Estimated time: ~45 min read · ~120 min hands-on
Prerequisites: Part 01 ch.07 — Job primitive this chapter wraps for gang scheduling · Part 04 ch.03 — priority/preemption Kueue extends · Part 12 ch.02 — GPU quota Kueue partitions
You'll know after this: • explain why the default scheduler deadlocks multi-worker training · • install JobSet + Kueue (pinned Helm) into their own namespaces · • author a Kueue ResourceFlavor / ClusterQueue / LocalQueue with GPU quota · • run a 2-worker training Job admitted through Kueue's suspend-based gate · • choose between Kueue and Volcano for a given multi-tenant scheduler profile
Why this exists¶
Part 01 ch.07 gave us the
Job: run Pods to completion, retry on failure, clean up. That is exactly
right for the Bookstore's single-shot DB migration. It is dangerously wrong
for distributed ML training, for one structural reason: a multi-worker training
job is N Pods that must all run together (they rendezvous — all-reduce or a
parameter server — and a job with 4 of 8 workers is not "half trained", it is
hung). The default scheduler places Pods independently and greedily. Put
two 8-worker training jobs on a cluster with 8 free GPUs and it will happily
schedule 4 workers of each — and now both jobs are stuck forever, each
holding half the cluster's GPUs, each waiting for peers that can never be
placed. That is a textbook resource deadlock, and it is the default
behaviour, not an edge case.
Part 04 ch.03 gave us
priority/preemption — who wins under contention — but priority does not solve
this: a high-priority job can still be partially placed and deadlocked. The
missing concept is gang (all-or-nothing) scheduling: admit the entire
group of Pods or none of them. This chapter adds the three pieces that make
ML batch correct and shareable on Kubernetes: JobSet (model a multi-node
training job as a coordinated group of Jobs), Kueue (the modern
Kubernetes-native queue/quota/admission layer that gates whole jobs in via
suspend, with cohorts and fair-sharing), and Volcano (the
gang-scheduler alternative) — plus multi-tenant GPU quota so ML teams share
scarce accelerators fairly. The recommendations model is tiny and CPU-only, so
we demonstrate the mechanics (gang admission, queue, quota) for real on
kind, no GPU — the Batch Job pattern at multi-tenant
scale.

##############################

> INSTRUCTION
What concept does the gang scheduling excerpt identify as missing from priority and preemption?

> PROVIDED RECORDS
##############################

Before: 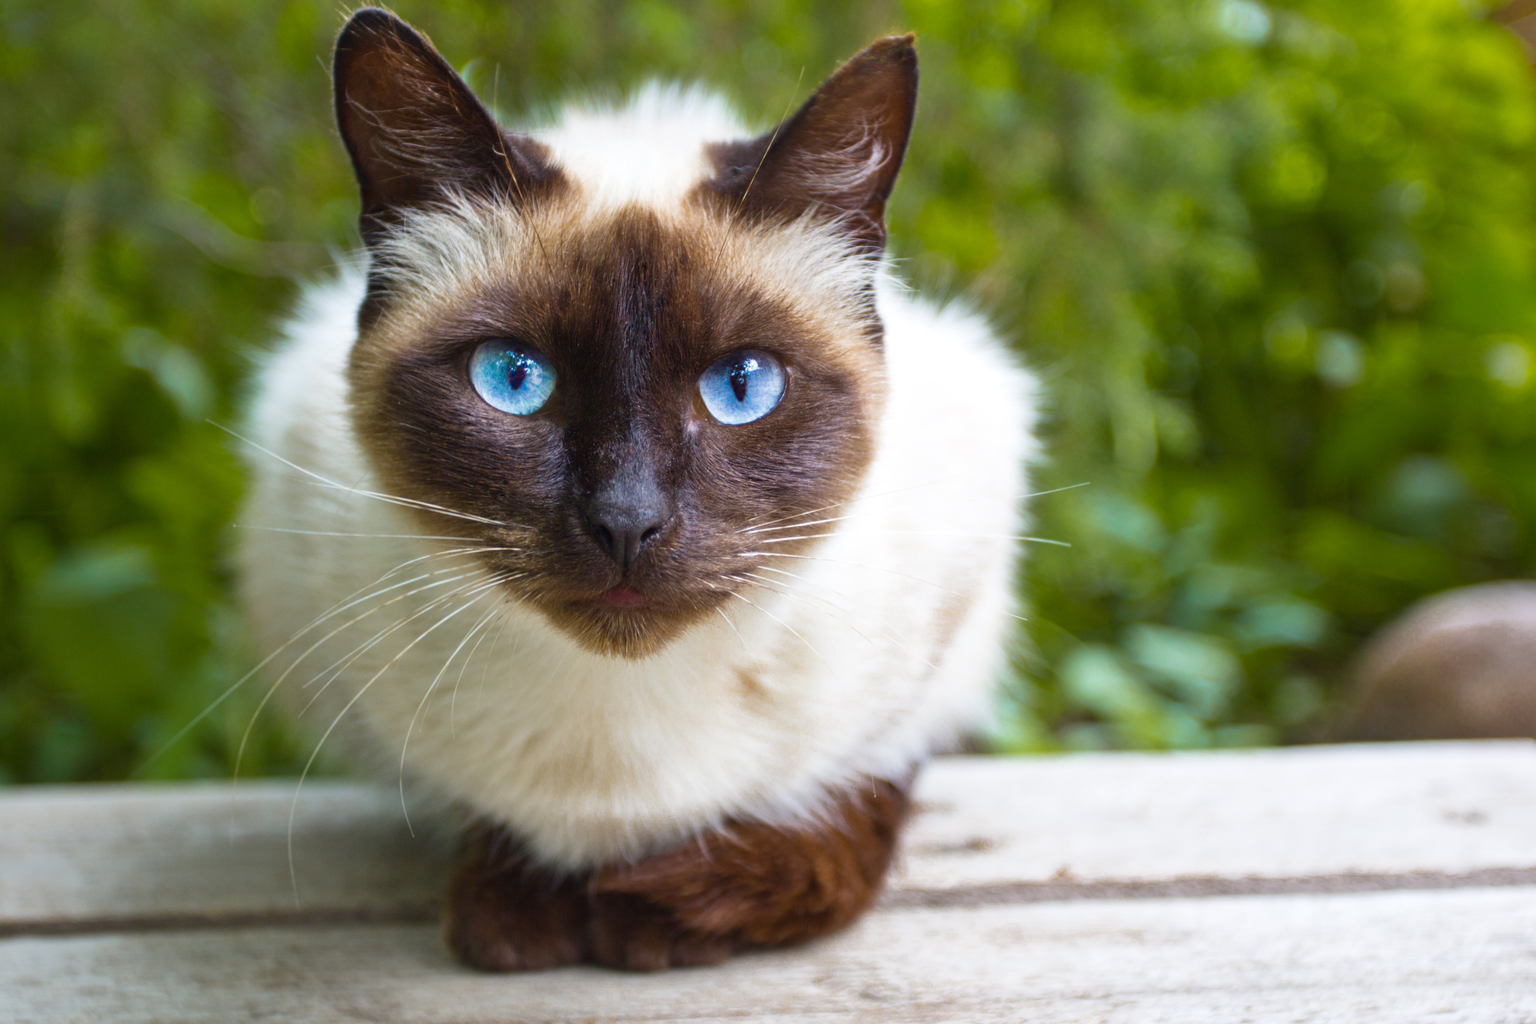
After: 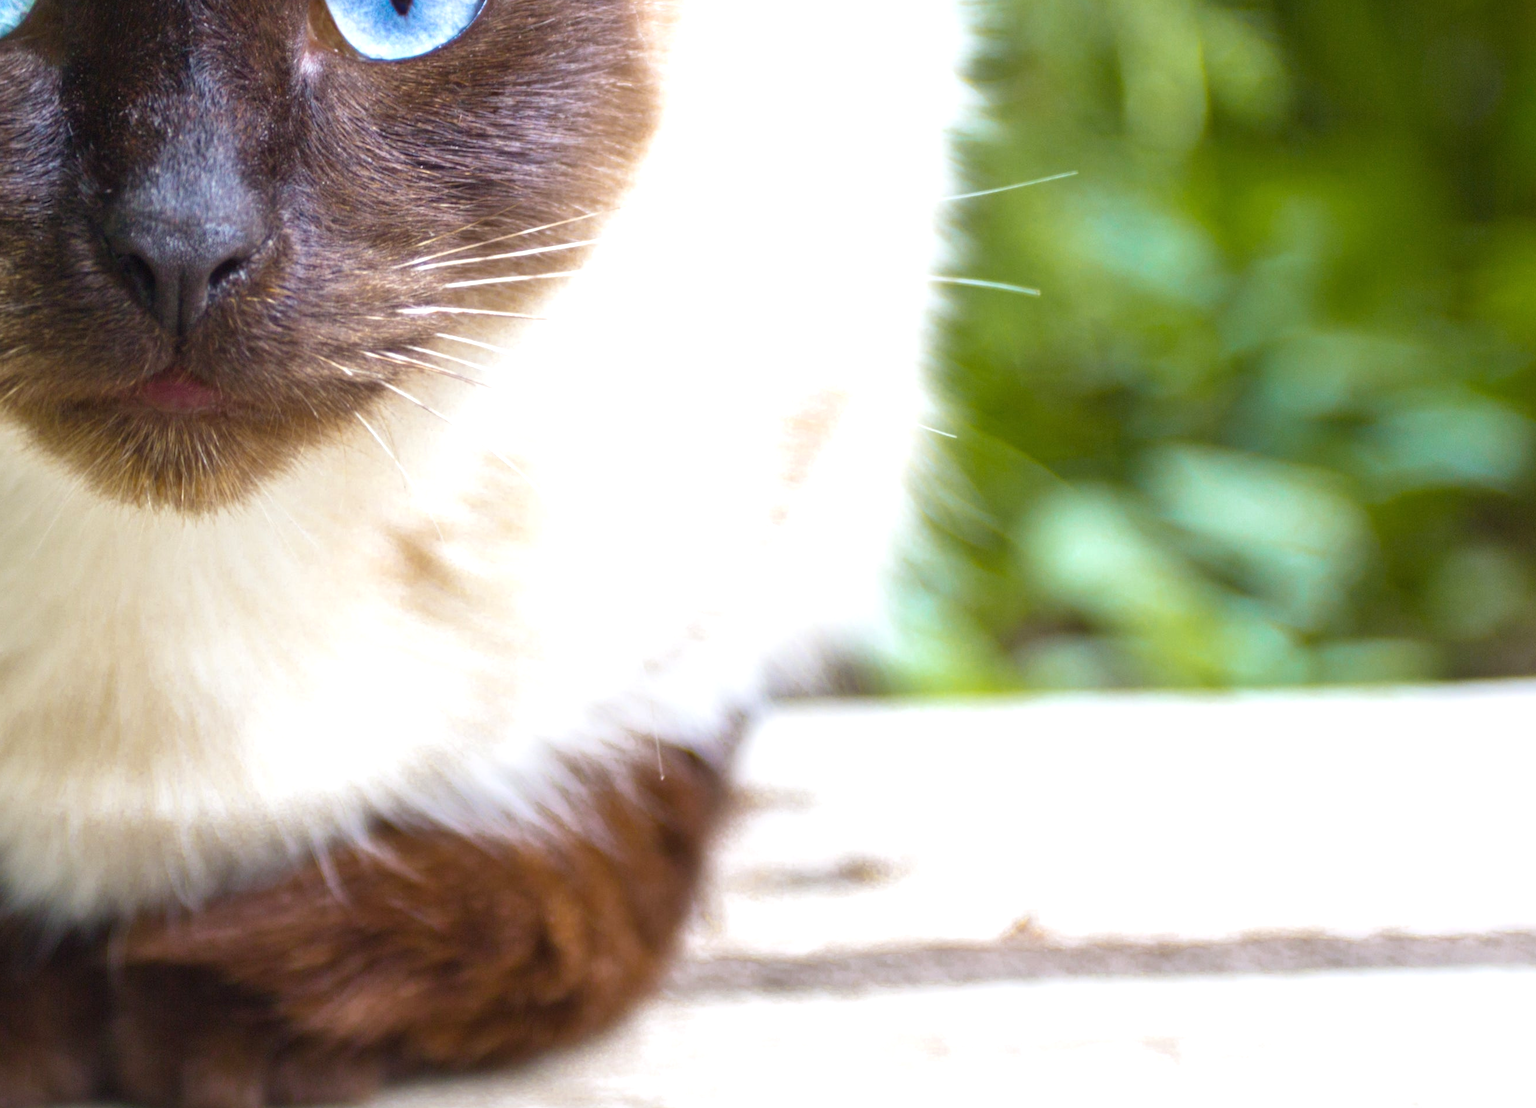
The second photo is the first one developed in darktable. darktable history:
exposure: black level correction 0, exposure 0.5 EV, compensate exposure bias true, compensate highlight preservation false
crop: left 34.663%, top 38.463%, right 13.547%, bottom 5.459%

##############################

> OUTPUT
Gang (all-or-nothing) scheduling: admitting the entire group of Pods or none of them.